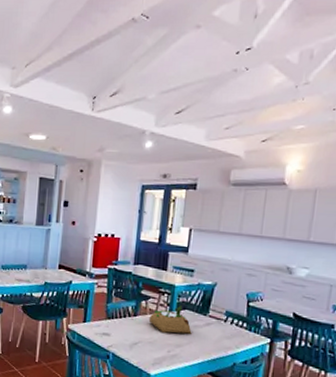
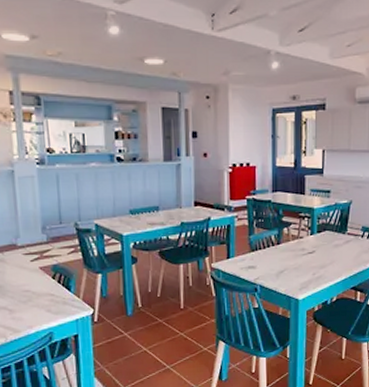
succulent planter: present [148,305,192,334] -> none [292,227,333,256]

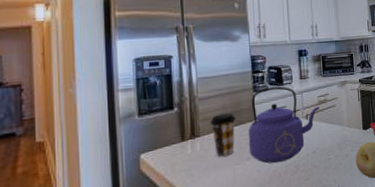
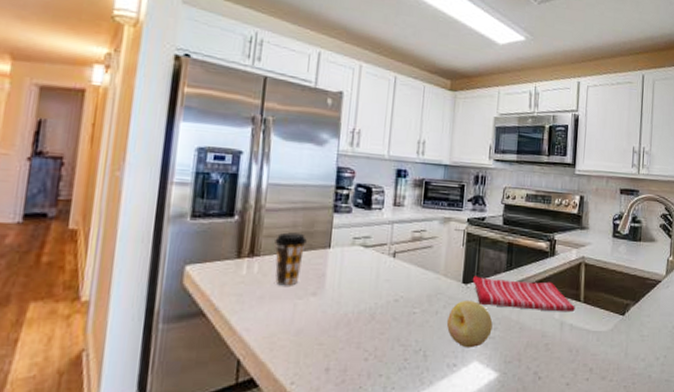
kettle: present [248,86,320,164] -> none [317,209,412,305]

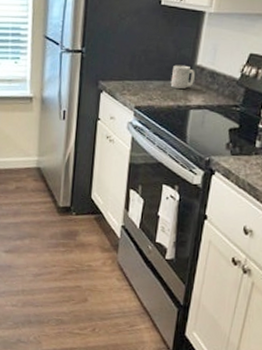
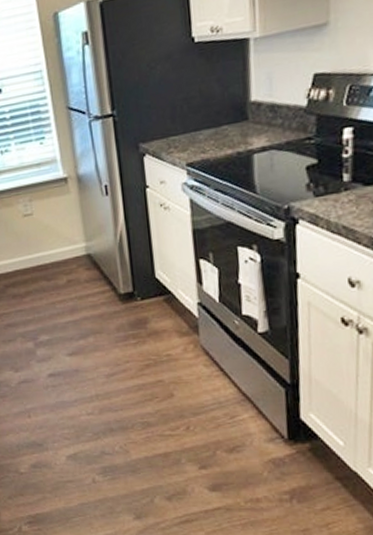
mug: present [170,65,195,90] -> none [223,104,252,134]

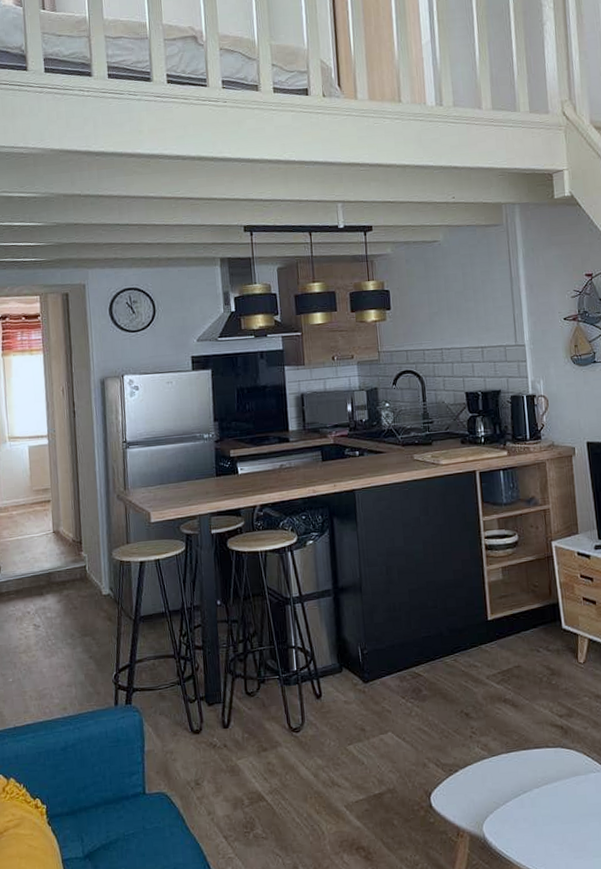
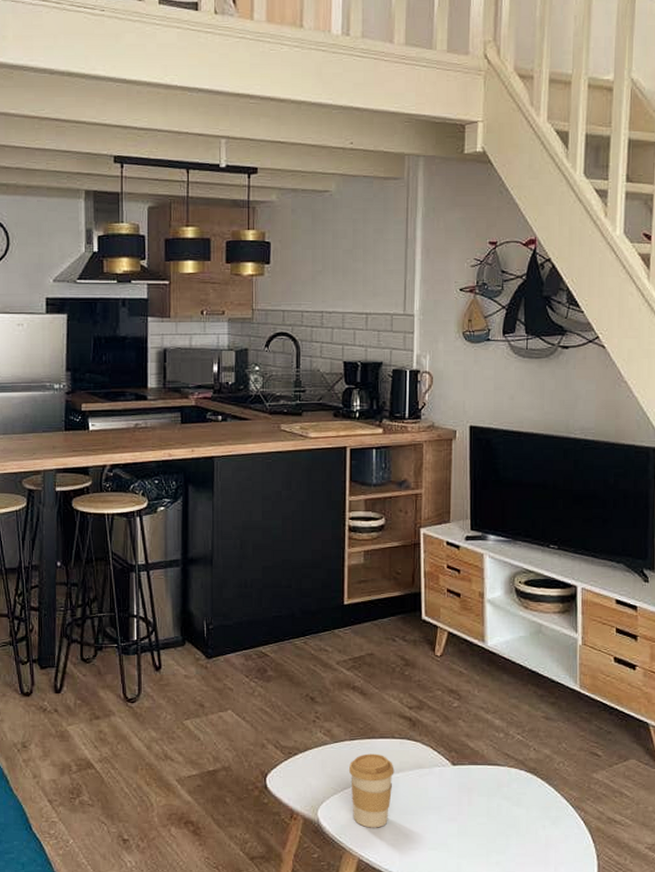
coffee cup: none [508,764,552,840] -> present [348,753,394,828]

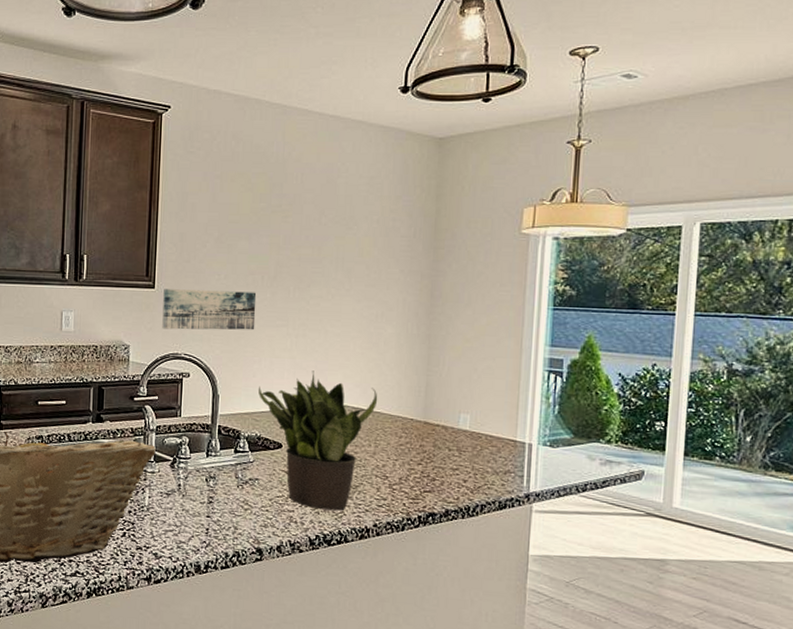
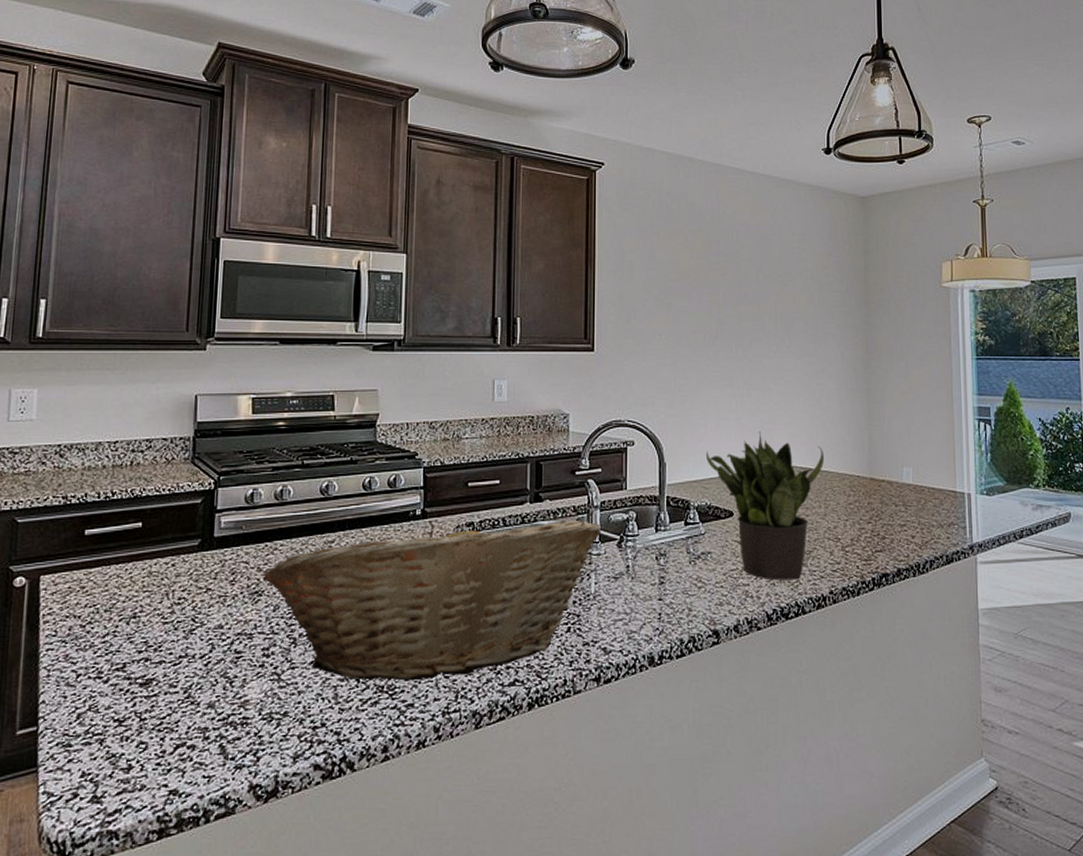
wall art: present [162,289,257,330] -> none [603,351,699,395]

(What to produce) Leaving the pictures out, output each line of the listing exactly.

(Response)
succulent planter: present [148,305,192,334] -> none [292,227,333,256]

kettle: present [248,86,320,164] -> none [317,209,412,305]

mug: present [170,65,195,90] -> none [223,104,252,134]

coffee cup: none [508,764,552,840] -> present [348,753,394,828]

wall art: present [162,289,257,330] -> none [603,351,699,395]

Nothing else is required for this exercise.